Exercise objective –
Please answer from the article on the Tharoor-Modi row: how much did the consortium pay for the IPL Kochi franchise?

Selected extract –
--- BEGIN ---
Friday, April 16, 2010

Tharoor-Modi row: What is it all about?

Union Minister of State for External Affairs Shashi Tharoor has again got tongues wagging for his alleged meddling in the Indian Premier League franchise business.
IPL-gate: What is it?
Shashi Tharoor landed himself in a fresh controversy when IPL Commissioner Lalit Modi alleged that Tharoor told him not to reveal the ownership pattern of the IPL Kochi franchise.
The dispute erupted after Lalit Modi said the winning consortium allotted stakes worth about $15 million for free to a woman Indian media identified as Tharoor's girlfriend Sunanda Pushkar.
Modi said Tharoor had called him to ask that the shareholding details of the consortium not be revealed. Tharoor denies this and has not commented on the nature of his ties to Pushkar.
Lalit Modi alleged that Tharoor did not want to reveal the stake of Sunanda Pushkar, a close friend, in Rendezvous Sports World which is part of consortium that won the IPL Kochi franchise.
But, Modi has not only publicly disclosed the names of some of the owners of the consortium that bought the franchisee for $333 million but has also alleged that he was told by Tharoor not to ask who these shareholders were.
This startling claim assumes significance since at the heart of the controversy is the reported 19% stake owned by Sunanda Pushkar in the 25% free equity owned by Rendezvous Sports World Pvt Ltd, the company that led the consortium that finally won the team. The value of Pushkar's stake is $15.82 million (about Rs 70 crore).
Tharoor says:
Embattled Shashi Tharoor, India's minister of state for external affairs, said he would not oblige his critics by resigning as he had done no wrong in the billowing controversy over the Kochi IPL franchise.
'If I had done anything wrong, I would have resigned. To resign because people have chosen to deliberately misrepresent you or misperceive you means that you are giving more importance to other people's perception than to your own character and your own integrity. I am not going to resign,' Tharoor.
Slamming Modi, Tharoor said: 'The unethical efforts that have been made by Modi and others to thwart the Kerala franchise which had been won fair and square in a transparent bidding process are disgraceful.
'I deny Lalit Modi's allegation that I called him during his meeting with investors in the Kochi consortium in Bangalore Saturday night in order to press him not to question the composition of the consortium,' the minister said in a statement.
Lalit Modi says:
Modi, in an email sent to Shashank Manohar, president, Board of Control for Cricket in India and the members of the governing council of the board, alleged that the Kochi franchisee has "a lot to hide and as such have lied about who is the actual owner of the shares (in the consortium that bought the team)."
--- END ---
Material provided –
--- BEGIN ---
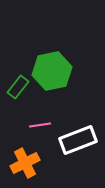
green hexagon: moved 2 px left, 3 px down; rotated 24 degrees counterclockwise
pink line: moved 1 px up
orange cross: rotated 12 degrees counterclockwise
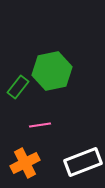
white rectangle: moved 5 px right, 22 px down
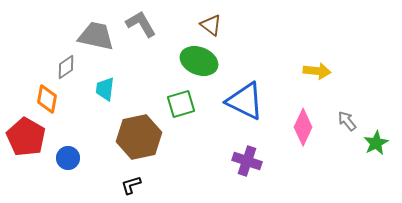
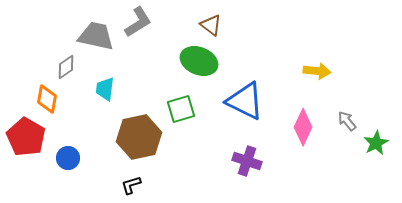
--- END ---
Result for this exercise –
$333 million